The first flaw sits in how Claude handles a click before it acts. When you click a button in Claude, the browser assigns that click a property called "isTrusted" to confirm a real person pressed it. Claude's extension never checks that property. A rogue add-on can therefore generate a fake, synthetic click that Claude treats as genuine, then watch Claude carry out a privileged task, such as opening Gmail and reading messages, without the user ever touching anything.

If the user has switched on "Act without asking" mode, Claude skips its own confirmation dialog entirely. The data leaves silently.

Manifold demonstrated a working version of this attack in six lines of JavaScript code. Their proposed fix is one line added to Claude's code: if (!n.isTrusted) return;. That line has not appeared in any release.

The second flaw is subtler.

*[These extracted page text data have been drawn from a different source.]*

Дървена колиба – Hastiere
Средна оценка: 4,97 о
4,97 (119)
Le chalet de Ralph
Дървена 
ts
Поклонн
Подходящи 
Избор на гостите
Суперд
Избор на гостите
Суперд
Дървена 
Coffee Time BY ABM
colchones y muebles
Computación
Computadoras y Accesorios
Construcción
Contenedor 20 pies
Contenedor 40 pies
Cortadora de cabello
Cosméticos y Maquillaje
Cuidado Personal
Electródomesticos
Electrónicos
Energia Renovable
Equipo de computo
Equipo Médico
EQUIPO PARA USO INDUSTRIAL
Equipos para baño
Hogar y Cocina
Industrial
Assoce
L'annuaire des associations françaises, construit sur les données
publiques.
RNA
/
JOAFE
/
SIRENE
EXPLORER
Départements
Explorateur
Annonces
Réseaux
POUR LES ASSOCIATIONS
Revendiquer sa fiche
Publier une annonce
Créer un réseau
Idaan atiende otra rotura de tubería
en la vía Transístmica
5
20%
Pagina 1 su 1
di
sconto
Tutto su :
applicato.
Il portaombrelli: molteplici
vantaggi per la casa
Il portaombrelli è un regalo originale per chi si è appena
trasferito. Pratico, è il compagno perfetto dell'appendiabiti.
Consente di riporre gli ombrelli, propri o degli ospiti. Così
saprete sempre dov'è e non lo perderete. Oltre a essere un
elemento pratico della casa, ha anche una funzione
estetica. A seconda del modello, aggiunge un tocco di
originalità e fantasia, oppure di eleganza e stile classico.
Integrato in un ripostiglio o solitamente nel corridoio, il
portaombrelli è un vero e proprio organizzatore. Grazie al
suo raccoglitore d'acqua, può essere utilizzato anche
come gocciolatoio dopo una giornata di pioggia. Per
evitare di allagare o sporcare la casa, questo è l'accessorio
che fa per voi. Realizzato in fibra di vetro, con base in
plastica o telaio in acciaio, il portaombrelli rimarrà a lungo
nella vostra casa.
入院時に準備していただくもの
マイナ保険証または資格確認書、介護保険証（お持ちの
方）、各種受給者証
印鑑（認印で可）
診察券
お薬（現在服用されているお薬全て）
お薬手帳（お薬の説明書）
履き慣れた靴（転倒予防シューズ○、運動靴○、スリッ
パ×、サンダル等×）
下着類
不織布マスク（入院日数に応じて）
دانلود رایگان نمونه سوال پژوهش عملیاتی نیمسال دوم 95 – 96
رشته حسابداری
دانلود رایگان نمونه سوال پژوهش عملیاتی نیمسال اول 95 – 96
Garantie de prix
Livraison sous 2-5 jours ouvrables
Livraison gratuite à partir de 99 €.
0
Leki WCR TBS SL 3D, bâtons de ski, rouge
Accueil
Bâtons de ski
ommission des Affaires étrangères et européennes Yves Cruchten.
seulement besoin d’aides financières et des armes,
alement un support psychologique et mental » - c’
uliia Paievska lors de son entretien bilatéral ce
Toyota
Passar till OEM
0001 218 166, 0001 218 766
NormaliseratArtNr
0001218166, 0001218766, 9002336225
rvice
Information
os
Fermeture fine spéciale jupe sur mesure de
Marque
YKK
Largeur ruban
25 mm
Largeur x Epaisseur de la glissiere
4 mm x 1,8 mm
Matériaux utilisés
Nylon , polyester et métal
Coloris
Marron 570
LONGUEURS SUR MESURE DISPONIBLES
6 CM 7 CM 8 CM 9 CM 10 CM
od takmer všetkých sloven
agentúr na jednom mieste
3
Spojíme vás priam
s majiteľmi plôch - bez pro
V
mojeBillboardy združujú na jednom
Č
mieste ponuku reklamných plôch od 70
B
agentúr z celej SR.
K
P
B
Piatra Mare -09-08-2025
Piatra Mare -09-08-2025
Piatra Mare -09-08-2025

Claude's side panel, the sidebar interface, can be loaded with a web address containing the parameter ?skipPermissions=true. This puts the extension into an elevated-privilege mode meant to spare users repeated confirmation prompts. No direct outside path to force that parameter exists today, but Manifold argues that making elevated access depend on a value in a web address is inherently fragile. Any future flaw that could influence that address would automatically inherit the higher privileges with no extra checks required.

Researchers drew a parallel with "ClaudeBleed," an earlier disclosure where Anthropic announced a fix that did not fully close the vulnerability.

Anthropic did not respond to requests for comment before publication.

What should users do right now? If you have Claude for Chrome installed, check your extension settings and turn off "Act without asking" mode until a patched version arrives. Review which other browser extensions are installed and remove any you do not recognise or actively use. Limiting the number of installed add-ons directly reduces the surface a malicious one could exploit.